Голос его звучал хрипло и неестественно, и говорил он с видимым усилием.

– Мясо стало редкостью, – ответил его товарищ. – Вот уже несколько дней, как нам не попадался след зайца.

После этого они замолчали, продолжая чутко прислушиваться к крикам, раздававшимся сзади, то тут, то там.

С наступлением темноты они направили собак к группе елей, высившихся на краю дороги, и остановились на ночлег. Гроб, поставленный около костра, служил им одновременно скамьей и столом. Собаки, сбившись в кучу у дальнего края костра, рычали и грызлись между собой, не обнаруживая ни малейшего стремления порыскать в темноте.
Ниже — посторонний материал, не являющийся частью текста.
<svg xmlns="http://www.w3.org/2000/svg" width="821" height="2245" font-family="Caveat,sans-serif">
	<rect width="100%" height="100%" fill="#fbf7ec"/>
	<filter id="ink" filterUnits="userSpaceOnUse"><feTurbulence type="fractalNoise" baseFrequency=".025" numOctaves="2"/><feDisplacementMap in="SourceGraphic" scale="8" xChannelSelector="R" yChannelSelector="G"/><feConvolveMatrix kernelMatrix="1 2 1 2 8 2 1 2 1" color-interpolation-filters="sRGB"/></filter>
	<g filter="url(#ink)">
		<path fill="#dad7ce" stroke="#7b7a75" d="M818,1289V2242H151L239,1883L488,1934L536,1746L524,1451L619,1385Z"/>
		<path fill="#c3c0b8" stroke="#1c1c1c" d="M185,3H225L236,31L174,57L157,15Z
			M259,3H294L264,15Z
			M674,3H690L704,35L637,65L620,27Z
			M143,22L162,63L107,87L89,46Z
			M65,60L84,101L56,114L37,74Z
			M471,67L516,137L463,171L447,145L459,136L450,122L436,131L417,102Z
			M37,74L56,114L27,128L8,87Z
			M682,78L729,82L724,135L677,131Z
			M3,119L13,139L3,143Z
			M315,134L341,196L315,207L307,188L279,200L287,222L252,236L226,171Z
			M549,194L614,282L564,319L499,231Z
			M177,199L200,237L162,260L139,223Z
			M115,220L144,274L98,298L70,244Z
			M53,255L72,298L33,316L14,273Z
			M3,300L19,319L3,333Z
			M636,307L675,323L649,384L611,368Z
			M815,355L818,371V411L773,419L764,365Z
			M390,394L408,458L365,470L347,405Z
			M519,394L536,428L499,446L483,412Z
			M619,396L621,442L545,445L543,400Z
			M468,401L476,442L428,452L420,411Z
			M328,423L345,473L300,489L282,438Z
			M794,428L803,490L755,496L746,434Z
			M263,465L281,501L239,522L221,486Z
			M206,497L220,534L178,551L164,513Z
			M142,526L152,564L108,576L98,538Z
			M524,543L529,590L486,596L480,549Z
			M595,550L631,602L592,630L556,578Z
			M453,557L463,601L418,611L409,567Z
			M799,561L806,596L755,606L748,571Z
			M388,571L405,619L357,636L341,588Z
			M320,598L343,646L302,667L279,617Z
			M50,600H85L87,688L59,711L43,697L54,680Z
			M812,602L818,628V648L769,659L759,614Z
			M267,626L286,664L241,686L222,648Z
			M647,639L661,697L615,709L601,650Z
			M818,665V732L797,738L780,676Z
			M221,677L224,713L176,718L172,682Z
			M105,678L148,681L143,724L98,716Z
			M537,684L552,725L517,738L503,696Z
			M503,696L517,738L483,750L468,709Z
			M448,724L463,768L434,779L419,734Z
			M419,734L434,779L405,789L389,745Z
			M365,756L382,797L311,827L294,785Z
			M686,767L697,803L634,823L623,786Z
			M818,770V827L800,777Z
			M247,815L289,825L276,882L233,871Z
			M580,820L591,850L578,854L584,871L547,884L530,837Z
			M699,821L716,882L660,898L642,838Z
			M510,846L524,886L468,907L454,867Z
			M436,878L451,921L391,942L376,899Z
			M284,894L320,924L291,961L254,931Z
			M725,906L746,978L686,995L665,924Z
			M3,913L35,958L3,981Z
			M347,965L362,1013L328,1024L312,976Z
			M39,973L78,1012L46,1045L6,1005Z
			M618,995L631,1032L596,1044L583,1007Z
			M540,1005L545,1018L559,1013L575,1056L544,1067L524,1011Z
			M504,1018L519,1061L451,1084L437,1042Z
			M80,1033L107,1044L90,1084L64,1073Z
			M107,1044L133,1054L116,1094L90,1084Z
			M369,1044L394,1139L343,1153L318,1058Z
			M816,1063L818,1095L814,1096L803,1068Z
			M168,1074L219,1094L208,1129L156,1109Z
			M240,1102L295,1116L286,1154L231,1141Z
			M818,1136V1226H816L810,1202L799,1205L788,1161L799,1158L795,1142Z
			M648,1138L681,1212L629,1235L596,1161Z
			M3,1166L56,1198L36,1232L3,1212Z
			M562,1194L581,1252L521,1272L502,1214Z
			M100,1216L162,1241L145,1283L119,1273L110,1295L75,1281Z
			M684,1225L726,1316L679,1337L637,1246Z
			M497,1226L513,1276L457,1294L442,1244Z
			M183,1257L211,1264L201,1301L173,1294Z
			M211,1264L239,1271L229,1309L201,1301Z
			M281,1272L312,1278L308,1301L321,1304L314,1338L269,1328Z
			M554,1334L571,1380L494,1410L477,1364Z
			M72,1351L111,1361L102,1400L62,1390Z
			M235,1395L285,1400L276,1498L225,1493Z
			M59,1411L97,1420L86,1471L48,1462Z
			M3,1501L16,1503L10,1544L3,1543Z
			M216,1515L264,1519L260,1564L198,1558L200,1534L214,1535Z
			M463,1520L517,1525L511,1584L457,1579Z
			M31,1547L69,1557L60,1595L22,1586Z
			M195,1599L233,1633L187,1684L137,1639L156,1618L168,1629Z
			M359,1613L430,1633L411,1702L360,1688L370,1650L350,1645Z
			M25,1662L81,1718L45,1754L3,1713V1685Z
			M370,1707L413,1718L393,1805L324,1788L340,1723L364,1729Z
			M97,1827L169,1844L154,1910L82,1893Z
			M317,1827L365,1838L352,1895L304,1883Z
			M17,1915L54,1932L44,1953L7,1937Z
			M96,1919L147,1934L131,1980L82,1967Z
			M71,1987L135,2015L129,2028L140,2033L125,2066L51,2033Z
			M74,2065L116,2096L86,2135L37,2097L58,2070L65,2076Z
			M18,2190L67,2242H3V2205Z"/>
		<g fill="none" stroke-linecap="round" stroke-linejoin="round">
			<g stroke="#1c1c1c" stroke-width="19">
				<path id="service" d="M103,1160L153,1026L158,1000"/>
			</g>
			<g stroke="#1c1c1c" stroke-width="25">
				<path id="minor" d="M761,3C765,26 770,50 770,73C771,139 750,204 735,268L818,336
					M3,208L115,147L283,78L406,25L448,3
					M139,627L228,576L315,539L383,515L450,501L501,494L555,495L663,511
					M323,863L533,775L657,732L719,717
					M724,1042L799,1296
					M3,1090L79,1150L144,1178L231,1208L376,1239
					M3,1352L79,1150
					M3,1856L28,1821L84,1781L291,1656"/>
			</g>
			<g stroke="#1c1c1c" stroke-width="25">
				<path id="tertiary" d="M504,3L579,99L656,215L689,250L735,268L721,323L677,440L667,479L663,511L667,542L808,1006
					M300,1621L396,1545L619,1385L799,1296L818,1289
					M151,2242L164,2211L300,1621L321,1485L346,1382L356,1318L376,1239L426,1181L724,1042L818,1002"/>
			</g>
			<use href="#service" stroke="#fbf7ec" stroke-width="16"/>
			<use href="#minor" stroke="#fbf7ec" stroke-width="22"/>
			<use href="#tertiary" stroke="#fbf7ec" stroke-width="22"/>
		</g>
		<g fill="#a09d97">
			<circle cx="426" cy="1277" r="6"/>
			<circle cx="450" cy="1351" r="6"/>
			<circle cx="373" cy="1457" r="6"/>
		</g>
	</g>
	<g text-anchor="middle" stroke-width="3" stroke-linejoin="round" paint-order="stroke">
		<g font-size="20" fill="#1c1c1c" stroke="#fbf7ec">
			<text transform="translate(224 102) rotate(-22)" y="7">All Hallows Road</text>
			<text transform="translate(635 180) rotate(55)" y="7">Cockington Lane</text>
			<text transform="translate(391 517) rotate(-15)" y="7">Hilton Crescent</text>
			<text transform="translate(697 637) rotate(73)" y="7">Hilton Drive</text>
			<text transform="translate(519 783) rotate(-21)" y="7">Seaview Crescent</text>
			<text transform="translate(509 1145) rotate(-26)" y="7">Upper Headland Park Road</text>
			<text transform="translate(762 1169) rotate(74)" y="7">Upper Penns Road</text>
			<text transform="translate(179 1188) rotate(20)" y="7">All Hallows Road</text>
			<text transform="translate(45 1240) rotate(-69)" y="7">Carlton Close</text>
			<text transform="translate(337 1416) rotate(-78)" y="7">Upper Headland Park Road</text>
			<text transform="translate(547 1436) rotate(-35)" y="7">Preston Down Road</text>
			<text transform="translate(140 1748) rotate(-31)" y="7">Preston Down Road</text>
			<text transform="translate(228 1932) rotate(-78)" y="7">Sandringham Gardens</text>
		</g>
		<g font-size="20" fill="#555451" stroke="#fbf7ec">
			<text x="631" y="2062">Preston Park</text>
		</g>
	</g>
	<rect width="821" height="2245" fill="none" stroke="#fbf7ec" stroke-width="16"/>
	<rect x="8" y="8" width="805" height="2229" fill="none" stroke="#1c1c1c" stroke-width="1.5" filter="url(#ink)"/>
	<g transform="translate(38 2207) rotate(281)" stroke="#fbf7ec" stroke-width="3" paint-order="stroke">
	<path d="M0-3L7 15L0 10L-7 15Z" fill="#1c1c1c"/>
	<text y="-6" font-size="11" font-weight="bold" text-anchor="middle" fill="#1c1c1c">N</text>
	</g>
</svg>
– Мне кажется, Генри, что они что-то чересчур усердно жмутся к костру, – сказал Билл.

Генри, сидевший на корточках около костра и опускавший в этот момент кусочек льда в кофе, чтобы осадить гущу, кивнул в ответ. Он не произнес ни слова до тех пор, пока не уселся на гроб и не принялся за еду.

– Они знают, где безопаснее, – ответил он, – и предпочитают есть сами, а не стать пищей для других. Собаки умные животные.

Билл покачал головой:

– Ну, не знаю…

Товарищ с удивлением посмотрел на него.

– В первый раз слышу, что ты не признаешь за ними ума, Билл!

– Генри, – ответил тот, задумчиво разжевывая бобы, – заметил ты, как они вырывали сегодня друг у друга куски, когда я кормил их?

– Да, больше чем обыкновенно, – согласился Генри.

– Сколько у нас собак, Генри?

– Шесть.

– Хорошо, Генри… – Билл на минуту остановился как бы для того, чтобы придать своим словам еще больше веса. – Так, у нас шесть собак, и я взял из мешка шесть рыбин. Я дал каждой по рыбе и… Генри, одной рыбы мне не хватило!

– Ты ошибся в счете!

– У нас шесть собак, – хладнокровно повторил Билл. – И я взял шесть рыбин, но Одноухий остался без рыбы. Я вернулся и взял из мешка еще одну рыбу.

– У нас только шесть собак, – проворчал Генри.

– Генри, – продолжал Билл, – я не говорю, что это все были собаки, но получили по рыбе семеро.

Генри перестал есть и через огонь пересчитал глазами собак.

– Их только шесть, – сказал он.

– Я видел, как одна убегала по снегу, – настойчиво заявил Билл. – Их было семь.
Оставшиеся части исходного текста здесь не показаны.